*Exercise instructions*
- a) From the issue thread about uploading a large file, duplicate word for word the part that opens with the words containing "https://anythingllm.com" and closes with "like to see?".
- b) In the issue thread about uploading a large file, which distinct bracketed labels begin the log lines? List each label once.
- c) Supply the next part of the issue thread about uploading a large file, picking up after its final line.

*Page excerpt*
The all-in-one Desktop & Docker AI application with full RAG and AI Agent capabilities.
https://anythingllm.com
MIT License
17.85k stars 1.92k forks source link

Large file size? #649

Closed xiaoxiao261258 closed 5 months ago

xiaoxiao261258 commented 6 months ago

What would you like to see?

I tried to upload a big PDF file which was about 330M for 3 times and they were all failed.

timothycarambat commented 6 months ago

Can you please explain your bug?

xiaoxiao261258 commented 5 months ago

Can you please explain your bug?

  • How are you running AnythingLLM?
  • What embedder are you using?
  • Do you see any logs available in Docker, if applicable - the full error will be in there.

I deployed with a docker as the guide told me. I used a local AI model which was vicuna-13b-1.5. When I tried to upload a mp4 file, the log was as follows.

[Conversion Required] .mp4 file detected - converting to .wav
[Conversion Processing]: 4KB converted
[Conversion Processing]: 37284KB converted
[Conversion Complete]: File converted to .wav!
Failed to load the native whisper model: TypeError: fetch failed
    at Object.fetch (node:internal/deps/undici/undici:11730:11)

*Dataset records*
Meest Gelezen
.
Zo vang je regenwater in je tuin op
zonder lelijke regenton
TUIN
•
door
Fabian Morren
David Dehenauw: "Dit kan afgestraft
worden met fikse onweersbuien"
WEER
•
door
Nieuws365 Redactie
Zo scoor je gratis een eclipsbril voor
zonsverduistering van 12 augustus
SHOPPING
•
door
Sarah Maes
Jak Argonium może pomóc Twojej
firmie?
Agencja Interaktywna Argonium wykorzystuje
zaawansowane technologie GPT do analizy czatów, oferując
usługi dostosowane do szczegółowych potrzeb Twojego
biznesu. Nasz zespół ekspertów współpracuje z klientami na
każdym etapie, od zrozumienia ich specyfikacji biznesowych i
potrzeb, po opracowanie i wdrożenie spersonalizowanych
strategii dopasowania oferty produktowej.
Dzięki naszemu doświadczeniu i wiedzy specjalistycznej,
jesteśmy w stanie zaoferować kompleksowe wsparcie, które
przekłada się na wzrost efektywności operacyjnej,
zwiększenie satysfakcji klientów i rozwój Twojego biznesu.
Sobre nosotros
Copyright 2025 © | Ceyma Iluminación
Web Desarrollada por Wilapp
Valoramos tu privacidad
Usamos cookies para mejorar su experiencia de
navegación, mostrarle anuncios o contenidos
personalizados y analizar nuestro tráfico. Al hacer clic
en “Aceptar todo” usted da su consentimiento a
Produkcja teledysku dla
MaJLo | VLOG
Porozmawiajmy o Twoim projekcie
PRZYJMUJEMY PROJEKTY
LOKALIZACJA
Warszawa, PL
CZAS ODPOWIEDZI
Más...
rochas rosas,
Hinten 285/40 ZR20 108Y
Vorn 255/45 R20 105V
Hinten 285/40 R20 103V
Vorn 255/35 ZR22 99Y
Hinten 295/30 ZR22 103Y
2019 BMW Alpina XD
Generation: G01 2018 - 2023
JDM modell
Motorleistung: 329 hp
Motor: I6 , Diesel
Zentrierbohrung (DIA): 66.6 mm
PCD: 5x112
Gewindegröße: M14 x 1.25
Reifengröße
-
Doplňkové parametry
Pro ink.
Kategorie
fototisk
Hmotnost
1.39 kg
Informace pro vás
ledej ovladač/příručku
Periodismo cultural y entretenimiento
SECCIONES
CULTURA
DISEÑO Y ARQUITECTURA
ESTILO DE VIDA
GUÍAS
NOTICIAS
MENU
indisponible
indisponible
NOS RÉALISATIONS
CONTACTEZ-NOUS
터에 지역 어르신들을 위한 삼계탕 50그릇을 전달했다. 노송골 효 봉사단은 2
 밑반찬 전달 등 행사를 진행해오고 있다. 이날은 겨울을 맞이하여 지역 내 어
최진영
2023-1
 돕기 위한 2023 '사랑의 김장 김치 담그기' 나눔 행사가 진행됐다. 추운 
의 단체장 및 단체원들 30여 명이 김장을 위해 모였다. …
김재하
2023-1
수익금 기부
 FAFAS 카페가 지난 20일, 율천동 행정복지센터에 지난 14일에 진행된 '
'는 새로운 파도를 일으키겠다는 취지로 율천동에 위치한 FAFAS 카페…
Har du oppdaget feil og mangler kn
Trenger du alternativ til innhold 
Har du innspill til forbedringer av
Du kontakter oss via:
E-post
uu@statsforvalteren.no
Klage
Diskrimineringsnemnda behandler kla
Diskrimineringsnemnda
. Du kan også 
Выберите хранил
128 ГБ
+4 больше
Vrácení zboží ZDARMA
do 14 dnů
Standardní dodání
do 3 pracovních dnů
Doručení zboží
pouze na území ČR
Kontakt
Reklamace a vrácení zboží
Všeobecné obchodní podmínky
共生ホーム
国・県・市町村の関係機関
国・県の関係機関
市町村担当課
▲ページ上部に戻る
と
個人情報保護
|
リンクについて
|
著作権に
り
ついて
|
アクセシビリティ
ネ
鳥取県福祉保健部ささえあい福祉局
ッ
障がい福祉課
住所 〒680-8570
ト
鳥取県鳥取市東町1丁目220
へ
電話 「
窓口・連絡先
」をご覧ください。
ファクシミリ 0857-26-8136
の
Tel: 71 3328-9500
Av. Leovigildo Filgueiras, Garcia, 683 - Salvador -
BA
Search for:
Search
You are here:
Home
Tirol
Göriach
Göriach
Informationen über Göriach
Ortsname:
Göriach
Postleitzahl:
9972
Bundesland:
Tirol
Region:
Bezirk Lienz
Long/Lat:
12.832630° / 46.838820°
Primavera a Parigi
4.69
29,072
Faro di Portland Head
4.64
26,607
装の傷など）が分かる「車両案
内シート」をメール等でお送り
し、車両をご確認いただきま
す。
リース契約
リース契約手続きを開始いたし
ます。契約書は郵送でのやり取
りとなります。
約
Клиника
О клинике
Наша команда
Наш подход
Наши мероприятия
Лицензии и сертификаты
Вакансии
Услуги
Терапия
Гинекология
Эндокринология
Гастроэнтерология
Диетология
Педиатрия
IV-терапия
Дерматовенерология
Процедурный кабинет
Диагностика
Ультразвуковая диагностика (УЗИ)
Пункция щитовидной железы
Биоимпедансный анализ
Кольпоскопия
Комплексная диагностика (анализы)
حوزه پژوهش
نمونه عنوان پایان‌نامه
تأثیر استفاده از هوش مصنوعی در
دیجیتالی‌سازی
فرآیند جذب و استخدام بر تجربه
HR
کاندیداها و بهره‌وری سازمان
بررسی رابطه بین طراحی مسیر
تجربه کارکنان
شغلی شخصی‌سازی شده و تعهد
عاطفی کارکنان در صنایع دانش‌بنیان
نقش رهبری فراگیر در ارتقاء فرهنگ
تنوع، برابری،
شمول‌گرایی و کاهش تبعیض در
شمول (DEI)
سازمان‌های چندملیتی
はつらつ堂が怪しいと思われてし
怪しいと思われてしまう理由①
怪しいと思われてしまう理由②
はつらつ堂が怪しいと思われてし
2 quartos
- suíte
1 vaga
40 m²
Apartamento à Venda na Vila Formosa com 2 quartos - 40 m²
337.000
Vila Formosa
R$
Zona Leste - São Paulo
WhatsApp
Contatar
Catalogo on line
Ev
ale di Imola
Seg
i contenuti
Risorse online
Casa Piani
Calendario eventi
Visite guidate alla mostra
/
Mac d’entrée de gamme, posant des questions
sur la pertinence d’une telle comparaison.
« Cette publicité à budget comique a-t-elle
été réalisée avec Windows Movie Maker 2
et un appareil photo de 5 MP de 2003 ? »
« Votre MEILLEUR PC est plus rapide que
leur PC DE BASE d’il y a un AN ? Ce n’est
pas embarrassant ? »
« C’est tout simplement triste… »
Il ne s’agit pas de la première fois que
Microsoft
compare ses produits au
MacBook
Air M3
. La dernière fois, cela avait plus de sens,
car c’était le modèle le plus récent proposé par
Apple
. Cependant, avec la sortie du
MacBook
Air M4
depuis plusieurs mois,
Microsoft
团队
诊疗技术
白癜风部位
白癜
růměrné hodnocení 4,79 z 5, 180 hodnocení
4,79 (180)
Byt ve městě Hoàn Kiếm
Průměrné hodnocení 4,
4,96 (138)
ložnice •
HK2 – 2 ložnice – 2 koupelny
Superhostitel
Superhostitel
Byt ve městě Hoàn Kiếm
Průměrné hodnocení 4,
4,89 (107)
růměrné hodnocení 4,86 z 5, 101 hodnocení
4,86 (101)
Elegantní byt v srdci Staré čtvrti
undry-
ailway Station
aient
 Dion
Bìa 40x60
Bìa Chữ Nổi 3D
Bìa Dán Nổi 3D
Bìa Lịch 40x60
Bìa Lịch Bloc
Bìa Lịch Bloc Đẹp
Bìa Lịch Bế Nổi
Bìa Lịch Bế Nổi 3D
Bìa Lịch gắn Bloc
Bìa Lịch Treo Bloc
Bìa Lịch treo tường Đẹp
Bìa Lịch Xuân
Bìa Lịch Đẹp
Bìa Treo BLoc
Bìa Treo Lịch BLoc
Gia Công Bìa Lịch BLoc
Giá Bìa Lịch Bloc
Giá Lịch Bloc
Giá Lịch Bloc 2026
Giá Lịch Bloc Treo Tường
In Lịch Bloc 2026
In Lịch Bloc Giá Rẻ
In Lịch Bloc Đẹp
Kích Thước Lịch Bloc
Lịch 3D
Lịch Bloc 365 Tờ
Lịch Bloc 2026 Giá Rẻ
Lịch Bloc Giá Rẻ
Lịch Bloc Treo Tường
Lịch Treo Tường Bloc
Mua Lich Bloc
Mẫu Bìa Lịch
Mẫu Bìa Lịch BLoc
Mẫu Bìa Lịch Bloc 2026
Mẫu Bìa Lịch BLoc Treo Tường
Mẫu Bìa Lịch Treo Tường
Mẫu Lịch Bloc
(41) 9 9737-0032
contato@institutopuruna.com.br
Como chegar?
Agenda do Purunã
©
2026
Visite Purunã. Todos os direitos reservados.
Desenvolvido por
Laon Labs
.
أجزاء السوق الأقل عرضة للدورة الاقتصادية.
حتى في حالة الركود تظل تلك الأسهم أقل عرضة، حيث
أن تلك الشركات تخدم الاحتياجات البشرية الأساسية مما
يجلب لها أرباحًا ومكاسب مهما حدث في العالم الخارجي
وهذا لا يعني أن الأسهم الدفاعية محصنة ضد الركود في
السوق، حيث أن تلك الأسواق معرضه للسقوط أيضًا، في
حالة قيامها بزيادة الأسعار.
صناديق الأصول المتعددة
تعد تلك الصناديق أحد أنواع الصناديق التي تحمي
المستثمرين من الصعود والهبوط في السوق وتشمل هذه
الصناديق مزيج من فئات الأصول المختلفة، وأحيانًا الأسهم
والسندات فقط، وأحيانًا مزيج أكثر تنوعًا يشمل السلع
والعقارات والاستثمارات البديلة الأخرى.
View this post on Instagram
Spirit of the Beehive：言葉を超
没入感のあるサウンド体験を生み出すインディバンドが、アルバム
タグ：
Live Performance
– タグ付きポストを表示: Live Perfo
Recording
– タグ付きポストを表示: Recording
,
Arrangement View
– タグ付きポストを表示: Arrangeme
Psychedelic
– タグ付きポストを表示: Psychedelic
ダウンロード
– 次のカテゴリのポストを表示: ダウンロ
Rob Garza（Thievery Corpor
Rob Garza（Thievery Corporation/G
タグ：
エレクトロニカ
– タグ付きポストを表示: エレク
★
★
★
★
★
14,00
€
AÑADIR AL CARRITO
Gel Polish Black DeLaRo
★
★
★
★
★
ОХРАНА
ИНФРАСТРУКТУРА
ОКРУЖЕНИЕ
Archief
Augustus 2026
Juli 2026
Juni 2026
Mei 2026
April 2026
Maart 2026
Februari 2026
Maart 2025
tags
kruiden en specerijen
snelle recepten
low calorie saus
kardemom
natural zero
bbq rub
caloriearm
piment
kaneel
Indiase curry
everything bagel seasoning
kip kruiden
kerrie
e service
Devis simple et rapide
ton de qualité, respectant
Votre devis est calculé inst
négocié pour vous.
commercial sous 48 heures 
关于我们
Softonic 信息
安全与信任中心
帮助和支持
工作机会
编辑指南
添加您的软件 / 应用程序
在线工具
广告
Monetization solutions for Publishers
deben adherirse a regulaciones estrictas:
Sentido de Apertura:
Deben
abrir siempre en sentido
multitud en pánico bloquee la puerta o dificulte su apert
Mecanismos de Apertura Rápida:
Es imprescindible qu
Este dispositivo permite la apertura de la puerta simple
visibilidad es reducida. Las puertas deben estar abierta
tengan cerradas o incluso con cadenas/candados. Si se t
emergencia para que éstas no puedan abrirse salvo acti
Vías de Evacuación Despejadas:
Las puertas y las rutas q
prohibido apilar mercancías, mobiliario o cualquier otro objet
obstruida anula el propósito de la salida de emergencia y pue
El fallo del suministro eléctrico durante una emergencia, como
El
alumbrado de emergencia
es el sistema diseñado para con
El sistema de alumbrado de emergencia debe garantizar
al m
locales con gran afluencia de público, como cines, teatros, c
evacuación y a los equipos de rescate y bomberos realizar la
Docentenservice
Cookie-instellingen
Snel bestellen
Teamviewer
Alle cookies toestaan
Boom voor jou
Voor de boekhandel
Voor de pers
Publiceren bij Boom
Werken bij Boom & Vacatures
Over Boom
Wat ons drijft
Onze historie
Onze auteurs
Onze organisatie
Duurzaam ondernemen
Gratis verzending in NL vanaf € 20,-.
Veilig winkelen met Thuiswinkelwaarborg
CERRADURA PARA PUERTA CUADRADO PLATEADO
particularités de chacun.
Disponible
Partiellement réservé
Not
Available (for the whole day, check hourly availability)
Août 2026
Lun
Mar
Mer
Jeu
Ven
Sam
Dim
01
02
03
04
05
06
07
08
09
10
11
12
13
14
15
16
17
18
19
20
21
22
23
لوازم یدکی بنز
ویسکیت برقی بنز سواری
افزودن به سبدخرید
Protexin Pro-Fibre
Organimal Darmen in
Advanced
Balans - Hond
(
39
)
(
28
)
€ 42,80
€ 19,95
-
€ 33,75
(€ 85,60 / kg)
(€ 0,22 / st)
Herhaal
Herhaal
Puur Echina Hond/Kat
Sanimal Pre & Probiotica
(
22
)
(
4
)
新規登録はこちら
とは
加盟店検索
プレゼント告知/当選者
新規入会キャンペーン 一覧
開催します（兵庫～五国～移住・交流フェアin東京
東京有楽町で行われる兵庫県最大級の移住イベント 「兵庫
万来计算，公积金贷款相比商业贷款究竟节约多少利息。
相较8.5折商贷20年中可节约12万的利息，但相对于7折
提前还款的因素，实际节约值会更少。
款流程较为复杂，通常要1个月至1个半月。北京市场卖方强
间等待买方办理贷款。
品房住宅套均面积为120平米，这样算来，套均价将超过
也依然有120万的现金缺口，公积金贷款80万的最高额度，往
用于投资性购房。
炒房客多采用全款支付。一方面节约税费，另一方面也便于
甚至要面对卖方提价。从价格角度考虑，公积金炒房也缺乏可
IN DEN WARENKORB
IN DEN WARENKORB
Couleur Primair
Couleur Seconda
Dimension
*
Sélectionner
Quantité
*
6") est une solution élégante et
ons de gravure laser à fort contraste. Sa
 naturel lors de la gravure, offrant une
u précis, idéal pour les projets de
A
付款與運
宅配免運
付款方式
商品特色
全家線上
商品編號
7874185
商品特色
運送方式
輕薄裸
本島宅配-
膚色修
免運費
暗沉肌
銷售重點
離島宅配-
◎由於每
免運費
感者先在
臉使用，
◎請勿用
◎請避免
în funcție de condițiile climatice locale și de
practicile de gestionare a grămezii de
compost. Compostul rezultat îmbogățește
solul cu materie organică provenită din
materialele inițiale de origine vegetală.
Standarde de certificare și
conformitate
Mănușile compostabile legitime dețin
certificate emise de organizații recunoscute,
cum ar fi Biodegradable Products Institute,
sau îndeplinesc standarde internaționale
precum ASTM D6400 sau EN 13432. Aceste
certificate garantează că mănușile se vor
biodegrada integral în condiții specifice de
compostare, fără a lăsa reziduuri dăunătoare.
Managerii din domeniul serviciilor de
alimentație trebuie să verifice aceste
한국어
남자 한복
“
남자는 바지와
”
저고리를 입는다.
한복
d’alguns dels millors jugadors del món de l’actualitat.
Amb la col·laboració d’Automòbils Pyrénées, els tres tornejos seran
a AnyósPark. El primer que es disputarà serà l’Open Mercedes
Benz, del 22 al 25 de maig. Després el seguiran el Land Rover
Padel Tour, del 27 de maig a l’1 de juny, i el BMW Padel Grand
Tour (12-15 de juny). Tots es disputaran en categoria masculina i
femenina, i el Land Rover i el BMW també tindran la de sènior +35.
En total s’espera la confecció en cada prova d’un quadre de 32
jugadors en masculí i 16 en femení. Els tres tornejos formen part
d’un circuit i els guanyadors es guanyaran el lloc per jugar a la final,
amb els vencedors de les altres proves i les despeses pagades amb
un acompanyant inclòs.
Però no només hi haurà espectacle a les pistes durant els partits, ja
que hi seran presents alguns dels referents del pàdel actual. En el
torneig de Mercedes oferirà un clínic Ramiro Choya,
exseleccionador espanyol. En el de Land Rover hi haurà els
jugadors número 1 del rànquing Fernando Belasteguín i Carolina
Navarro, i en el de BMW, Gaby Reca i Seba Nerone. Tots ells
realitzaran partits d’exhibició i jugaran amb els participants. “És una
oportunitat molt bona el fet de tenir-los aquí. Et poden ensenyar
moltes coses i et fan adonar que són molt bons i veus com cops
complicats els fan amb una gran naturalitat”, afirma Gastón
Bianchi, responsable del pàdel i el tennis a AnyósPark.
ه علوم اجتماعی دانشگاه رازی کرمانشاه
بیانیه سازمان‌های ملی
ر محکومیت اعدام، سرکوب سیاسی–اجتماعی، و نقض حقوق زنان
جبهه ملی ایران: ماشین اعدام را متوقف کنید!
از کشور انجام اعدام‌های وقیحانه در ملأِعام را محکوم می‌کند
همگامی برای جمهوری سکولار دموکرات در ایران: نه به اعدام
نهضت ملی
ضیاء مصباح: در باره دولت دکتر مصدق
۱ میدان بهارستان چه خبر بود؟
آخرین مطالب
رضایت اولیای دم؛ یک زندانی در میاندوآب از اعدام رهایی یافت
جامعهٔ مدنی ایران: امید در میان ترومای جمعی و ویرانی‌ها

*Results of the exercise*
- a)
https://anythingllm.com
MIT License
17.85k stars 1.92k forks source link

Large file size? #649

Closed xiaoxiao261258 closed 5 months ago

xiaoxiao261258 commented 6 months ago

What would you like to see?

- b)
Conversion Required
Conversion Processing
Conversion Complete

- c)
    at processTicksAndRejections (node:internal/process/task_queues:95:5)
    at runNextTicks (node:internal/process/task_queues:64:3)
    at process.processImmediate (node:internal/timers:447:9)
    at async getModelFile (file:///app/collector/node_modules/@xenova/transformers/src/utils/hub.js:471:24)
    at async getModelJSON (file:///app/collector/node_modules/@xenova/transformers/src/utils/hub.js:575:18)
    at async Promise.all (index 0)
    at async loadTokenizer (file:///app/collector/node_modules/@xenova/transformers/src/tokenizers.js:52:16)
    at async AutoTokenizer.from_pretrained (file:///app/collector/node_modules/@xenova/transformers/src/tokenizers.js:3940:48)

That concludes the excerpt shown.